We have seen in the past that the Executor can be a source of contention, and fewer Runnables scheduled on it the better. Splitting the registry lookup out to its own Runnable (since the SerializingExecutor wouldn't coalesce them) would introduce more latency because now you must wait for two Runnables, in series. At some point we might want a fast-path where if the executor is not different, then it'd start running callbacks in-line in the same Runnable as used by the registry lookup. A user sensitive to the latency impact but still wanting to use ExecutorSupplier could maybe use directExecutor() to run on the network thread.

[ejona86]

I see three usages of the executor on server-side:

1. Looking up ServerMethodDefinition (assuming it is split from ServerCall handling)
2. ServerCall processing
3. ServerCall cancellation (io.grpc.Context.cancel())

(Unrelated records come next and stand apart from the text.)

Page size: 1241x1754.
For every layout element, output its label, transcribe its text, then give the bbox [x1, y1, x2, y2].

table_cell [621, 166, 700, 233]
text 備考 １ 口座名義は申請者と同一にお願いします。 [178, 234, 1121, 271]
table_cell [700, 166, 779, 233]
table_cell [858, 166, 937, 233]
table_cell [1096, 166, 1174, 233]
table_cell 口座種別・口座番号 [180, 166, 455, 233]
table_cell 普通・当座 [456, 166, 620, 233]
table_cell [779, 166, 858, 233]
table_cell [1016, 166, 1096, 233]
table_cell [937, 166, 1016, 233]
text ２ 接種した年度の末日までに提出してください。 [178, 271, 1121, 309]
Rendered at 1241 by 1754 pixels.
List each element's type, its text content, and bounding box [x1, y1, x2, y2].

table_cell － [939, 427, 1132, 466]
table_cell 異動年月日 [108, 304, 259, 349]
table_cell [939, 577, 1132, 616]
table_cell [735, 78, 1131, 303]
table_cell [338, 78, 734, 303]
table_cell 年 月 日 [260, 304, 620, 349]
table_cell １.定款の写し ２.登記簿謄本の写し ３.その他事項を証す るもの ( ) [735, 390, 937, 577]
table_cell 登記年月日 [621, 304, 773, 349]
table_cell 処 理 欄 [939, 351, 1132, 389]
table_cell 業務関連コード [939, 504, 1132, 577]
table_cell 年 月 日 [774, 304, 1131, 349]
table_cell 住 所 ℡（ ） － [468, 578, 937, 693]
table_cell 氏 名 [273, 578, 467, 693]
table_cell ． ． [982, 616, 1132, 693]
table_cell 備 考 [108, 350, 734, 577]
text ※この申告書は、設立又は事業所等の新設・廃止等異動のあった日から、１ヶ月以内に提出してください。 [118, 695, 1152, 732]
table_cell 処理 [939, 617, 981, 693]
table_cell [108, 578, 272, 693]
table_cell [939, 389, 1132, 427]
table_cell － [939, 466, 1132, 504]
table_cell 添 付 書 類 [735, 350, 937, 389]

I think we'd either want the ExecutorSupplier to handle all three cases (maybe with additional methods with additional arguments, or maybe just a getExecutor(void)) or carve out a new type of executor, say "call executor", and have the ExecutorSupplier just provide that executor.

[ejona86]

I think I've settled on "split out call executor" into its own "class" of executor. That's the simplest and follows the approach we've taken in the past. So that'd make it look something like:

public interface ServerCallExecutorSupplier {
  public Executor getExecutor(ServerCall call, MethodDescriptor headers);
}
public class ServerBuilder {
  public ServerBuilder callExecutor(ServerCallExecutorSupplier supplier);
}

This approach implies we could have a callExecutor(Executor executor) one day if it was found useful.

[ejona86]

We've gotten a request in Google internally as b/179394103 for per-service override. This can be helpful for the health check or debugging services so they don't have a shared fate (although it depends on the environment whether you want health check to have a shared fate).

[ejona86]

This approach implies we could have a callExecutor(Executor executor) one day if it was found useful.

This would be useful if we introduce a "ServerMethodDefinition-based API to change the executor". If you have a service you want to give their own dedicated threads for reasons like latency, then you probably also want looking up that service in the registry to be separate from normal call execution.

[ejona86]

Fixed by #8266. "ServerMethodDefinition-based API to change the executor" isn't done yet and is still interesting, but isn't techincally part of this issue and users that'd want that API can use the API created here for the while.